Collected data:
_ _ _ _ _
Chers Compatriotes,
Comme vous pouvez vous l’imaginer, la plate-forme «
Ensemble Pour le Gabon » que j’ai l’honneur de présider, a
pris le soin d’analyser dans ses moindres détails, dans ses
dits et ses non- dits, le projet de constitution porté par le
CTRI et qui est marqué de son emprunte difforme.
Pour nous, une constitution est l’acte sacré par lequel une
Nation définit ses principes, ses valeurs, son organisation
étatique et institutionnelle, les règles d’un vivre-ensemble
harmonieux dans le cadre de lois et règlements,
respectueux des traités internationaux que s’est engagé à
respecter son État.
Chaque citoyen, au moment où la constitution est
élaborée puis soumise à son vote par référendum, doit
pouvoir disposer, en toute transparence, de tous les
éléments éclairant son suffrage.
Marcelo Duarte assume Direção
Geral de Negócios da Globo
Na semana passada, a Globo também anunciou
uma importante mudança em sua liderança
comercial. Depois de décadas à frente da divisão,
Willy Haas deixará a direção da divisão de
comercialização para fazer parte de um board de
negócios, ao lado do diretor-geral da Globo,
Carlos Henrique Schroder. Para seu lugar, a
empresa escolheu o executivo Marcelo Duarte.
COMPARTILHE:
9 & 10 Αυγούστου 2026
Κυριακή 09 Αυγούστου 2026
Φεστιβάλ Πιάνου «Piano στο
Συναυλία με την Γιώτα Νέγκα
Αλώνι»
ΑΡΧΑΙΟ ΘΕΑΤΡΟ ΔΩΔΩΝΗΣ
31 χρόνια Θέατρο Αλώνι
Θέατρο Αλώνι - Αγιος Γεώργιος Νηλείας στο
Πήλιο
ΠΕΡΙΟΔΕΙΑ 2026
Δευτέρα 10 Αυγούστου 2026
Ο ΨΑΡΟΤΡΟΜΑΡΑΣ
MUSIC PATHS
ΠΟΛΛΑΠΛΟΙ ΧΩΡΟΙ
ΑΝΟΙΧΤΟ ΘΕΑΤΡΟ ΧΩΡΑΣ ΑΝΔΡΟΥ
_ _ _ _ _
* Instructions for the task
Repeat all the entries above without altering anything.

* Exercise output
Chers Compatriotes,
Comme vous pouvez vous l’imaginer, la plate-forme «
Ensemble Pour le Gabon » que j’ai l’honneur de présider, a
pris le soin d’analyser dans ses moindres détails, dans ses
dits et ses non- dits, le projet de constitution porté par le
CTRI et qui est marqué de son emprunte difforme.
Pour nous, une constitution est l’acte sacré par lequel une
Nation définit ses principes, ses valeurs, son organisation
étatique et institutionnelle, les règles d’un vivre-ensemble
harmonieux dans le cadre de lois et règlements,
respectueux des traités internationaux que s’est engagé à
respecter son État.
Chaque citoyen, au moment où la constitution est
élaborée puis soumise à son vote par référendum, doit
pouvoir disposer, en toute transparence, de tous les
éléments éclairant son suffrage.
Marcelo Duarte assume Direção
Geral de Negócios da Globo
Na semana passada, a Globo também anunciou
uma importante mudança em sua liderança
comercial. Depois de décadas à frente da divisão,
Willy Haas deixará a direção da divisão de
comercialização para fazer parte de um board de
negócios, ao lado do diretor-geral da Globo,
Carlos Henrique Schroder. Para seu lugar, a
empresa escolheu o executivo Marcelo Duarte.
COMPARTILHE:
9 & 10 Αυγούστου 2026
Κυριακή 09 Αυγούστου 2026
Φεστιβάλ Πιάνου «Piano στο
Συναυλία με την Γιώτα Νέγκα
Αλώνι»
ΑΡΧΑΙΟ ΘΕΑΤΡΟ ΔΩΔΩΝΗΣ
31 χρόνια Θέατρο Αλώνι
Θέατρο Αλώνι - Αγιος Γεώργιος Νηλείας στο
Πήλιο
ΠΕΡΙΟΔΕΙΑ 2026
Δευτέρα 10 Αυγούστου 2026
Ο ΨΑΡΟΤΡΟΜΑΡΑΣ
MUSIC PATHS
ΠΟΛΛΑΠΛΟΙ ΧΩΡΟΙ
ΑΝΟΙΧΤΟ ΘΕΑΤΡΟ ΧΩΡΑΣ ΑΝΔΡΟΥ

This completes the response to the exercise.